> [EXERCISE GOAL]:
Reproduce word for word every line of the material below, starting with the line that contains "genus: Andromeda" and continuing through the final line of the material.
----------------------------------------
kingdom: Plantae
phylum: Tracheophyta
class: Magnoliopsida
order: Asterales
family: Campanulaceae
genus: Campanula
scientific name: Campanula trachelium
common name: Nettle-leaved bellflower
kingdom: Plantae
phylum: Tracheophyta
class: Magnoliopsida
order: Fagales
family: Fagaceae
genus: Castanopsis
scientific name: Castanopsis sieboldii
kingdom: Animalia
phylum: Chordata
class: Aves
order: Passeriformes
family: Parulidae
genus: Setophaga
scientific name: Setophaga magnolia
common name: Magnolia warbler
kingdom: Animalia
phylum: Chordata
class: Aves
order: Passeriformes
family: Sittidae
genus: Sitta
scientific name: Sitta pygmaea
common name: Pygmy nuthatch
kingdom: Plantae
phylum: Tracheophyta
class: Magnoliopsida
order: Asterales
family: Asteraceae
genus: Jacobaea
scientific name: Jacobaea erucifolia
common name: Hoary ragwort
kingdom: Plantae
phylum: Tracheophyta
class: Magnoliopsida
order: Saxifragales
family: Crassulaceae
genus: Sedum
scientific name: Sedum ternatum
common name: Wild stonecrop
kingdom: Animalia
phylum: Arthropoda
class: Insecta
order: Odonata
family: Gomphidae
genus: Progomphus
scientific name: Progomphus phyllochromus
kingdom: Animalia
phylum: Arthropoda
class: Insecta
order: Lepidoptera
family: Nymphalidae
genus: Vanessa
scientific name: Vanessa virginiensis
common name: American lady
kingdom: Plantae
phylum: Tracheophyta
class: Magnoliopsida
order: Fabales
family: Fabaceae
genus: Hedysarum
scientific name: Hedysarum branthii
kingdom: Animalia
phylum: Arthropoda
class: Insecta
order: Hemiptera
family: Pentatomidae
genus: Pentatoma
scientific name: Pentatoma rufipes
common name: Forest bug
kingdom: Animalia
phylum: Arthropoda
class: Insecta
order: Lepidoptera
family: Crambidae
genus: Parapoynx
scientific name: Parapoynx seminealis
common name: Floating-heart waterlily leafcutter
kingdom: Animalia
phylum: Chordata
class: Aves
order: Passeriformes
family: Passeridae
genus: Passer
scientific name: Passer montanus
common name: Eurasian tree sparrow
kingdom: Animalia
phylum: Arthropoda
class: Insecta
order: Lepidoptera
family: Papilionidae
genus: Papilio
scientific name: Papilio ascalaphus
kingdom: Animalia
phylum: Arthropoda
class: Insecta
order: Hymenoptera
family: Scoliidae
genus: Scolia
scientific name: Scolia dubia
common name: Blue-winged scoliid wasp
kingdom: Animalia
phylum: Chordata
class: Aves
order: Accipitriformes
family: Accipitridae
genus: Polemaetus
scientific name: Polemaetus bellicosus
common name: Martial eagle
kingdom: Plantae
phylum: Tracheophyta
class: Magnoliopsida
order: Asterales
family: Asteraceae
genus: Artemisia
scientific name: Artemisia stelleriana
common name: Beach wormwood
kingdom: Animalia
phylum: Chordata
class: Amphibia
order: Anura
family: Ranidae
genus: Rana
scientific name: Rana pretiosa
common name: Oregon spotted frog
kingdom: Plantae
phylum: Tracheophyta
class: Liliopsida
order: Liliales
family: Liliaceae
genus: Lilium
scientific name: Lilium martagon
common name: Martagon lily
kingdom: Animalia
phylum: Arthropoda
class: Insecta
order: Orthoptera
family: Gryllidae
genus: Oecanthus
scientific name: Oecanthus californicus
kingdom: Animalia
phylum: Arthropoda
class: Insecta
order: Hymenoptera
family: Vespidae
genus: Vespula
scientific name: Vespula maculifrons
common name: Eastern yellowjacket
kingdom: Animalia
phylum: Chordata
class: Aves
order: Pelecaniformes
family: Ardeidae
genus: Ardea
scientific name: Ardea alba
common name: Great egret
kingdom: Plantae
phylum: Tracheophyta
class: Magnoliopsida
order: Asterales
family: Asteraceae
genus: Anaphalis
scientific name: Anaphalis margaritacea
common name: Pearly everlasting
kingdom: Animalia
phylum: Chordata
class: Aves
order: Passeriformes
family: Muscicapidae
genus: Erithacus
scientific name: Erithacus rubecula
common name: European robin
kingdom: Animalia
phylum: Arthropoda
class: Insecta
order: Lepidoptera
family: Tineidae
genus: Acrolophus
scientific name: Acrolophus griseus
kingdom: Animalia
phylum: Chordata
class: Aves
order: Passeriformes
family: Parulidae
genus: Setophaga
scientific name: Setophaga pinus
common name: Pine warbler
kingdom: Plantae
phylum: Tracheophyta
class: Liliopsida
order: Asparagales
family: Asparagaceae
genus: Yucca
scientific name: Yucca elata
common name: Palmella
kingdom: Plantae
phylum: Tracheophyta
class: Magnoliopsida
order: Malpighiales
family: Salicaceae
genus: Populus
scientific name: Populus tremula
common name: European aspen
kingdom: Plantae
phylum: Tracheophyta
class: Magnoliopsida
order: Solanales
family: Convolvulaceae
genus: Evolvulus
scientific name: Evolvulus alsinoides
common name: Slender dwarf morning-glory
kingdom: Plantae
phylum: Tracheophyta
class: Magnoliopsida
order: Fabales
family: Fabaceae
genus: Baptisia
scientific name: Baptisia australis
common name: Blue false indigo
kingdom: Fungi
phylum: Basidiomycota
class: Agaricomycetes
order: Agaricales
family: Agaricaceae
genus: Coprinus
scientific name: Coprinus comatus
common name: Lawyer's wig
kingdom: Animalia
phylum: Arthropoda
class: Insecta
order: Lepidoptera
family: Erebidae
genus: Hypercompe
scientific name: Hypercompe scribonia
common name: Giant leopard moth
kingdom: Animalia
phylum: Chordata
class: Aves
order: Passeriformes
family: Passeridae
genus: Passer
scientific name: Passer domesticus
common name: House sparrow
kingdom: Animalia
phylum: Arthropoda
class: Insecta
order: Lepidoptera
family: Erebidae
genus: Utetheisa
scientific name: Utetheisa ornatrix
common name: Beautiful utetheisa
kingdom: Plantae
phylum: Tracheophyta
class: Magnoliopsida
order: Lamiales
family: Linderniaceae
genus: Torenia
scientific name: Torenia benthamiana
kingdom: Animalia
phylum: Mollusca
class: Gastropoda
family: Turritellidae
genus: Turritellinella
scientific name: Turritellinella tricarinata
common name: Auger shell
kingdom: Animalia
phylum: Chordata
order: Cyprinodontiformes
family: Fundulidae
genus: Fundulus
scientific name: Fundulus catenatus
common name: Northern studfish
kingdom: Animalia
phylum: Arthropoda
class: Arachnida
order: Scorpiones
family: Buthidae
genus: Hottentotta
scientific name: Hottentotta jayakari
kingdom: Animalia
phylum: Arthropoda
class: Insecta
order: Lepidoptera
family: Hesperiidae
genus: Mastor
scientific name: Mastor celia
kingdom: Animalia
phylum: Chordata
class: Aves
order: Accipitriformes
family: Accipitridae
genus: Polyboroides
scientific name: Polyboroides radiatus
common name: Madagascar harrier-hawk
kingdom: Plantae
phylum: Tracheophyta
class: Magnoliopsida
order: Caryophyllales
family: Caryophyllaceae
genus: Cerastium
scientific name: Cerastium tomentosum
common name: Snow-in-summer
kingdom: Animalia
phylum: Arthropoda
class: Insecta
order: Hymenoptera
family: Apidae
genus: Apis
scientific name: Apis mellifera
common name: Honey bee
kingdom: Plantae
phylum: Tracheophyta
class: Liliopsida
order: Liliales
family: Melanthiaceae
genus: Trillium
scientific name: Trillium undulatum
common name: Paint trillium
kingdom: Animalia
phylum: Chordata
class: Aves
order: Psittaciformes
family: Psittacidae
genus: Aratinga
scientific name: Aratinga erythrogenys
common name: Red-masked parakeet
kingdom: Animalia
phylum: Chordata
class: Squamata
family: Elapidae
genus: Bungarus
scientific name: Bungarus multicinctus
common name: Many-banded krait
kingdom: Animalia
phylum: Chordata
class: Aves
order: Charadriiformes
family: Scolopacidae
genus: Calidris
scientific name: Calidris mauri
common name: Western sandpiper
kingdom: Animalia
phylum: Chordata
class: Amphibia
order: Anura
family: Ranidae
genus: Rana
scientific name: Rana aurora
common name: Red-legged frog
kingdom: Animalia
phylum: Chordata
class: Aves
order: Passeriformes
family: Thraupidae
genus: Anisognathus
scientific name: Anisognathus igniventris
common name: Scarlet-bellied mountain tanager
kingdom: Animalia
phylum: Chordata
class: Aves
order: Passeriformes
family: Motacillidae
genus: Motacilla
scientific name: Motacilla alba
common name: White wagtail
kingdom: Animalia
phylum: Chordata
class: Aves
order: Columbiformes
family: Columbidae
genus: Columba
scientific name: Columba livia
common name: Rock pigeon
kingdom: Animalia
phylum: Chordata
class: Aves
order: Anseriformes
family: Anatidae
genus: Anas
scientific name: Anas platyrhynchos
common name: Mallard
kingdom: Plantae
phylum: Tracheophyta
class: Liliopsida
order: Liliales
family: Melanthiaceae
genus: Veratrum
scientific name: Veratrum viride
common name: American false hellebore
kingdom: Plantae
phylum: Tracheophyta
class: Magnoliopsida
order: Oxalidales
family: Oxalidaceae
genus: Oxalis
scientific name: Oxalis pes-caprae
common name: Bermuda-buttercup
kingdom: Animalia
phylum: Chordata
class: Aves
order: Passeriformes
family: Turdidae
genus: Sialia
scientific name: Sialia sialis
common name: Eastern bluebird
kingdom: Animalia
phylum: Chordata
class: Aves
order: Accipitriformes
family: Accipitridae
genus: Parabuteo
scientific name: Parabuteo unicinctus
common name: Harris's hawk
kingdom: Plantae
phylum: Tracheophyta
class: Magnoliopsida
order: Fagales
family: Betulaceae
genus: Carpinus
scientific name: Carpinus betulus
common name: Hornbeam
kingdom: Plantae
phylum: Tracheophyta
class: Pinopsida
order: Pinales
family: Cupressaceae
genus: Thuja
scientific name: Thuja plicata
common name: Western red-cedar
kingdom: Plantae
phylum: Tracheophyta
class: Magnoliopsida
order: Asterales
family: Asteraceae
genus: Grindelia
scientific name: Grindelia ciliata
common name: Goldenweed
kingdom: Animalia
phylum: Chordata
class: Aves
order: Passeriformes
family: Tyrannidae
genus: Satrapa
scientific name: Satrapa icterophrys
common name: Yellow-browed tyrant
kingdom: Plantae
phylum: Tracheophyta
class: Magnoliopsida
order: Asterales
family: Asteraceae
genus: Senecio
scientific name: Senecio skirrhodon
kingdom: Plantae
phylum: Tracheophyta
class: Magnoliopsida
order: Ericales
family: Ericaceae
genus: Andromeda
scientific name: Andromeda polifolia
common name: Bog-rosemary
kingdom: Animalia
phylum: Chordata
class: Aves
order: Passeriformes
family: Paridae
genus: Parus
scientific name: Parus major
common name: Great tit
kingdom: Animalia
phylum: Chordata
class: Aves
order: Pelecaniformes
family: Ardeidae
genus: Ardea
----------------------------------------
> [RESULT OF THIS EXERCISE]:
genus: Andromeda
scientific name: Andromeda polifolia
common name: Bog-rosemary
kingdom: Animalia
phylum: Chordata
class: Aves
order: Passeriformes
family: Paridae
genus: Parus
scientific name: Parus major
common name: Great tit
kingdom: Animalia
phylum: Chordata
class: Aves
order: Pelecaniformes
family: Ardeidae
genus: Ardea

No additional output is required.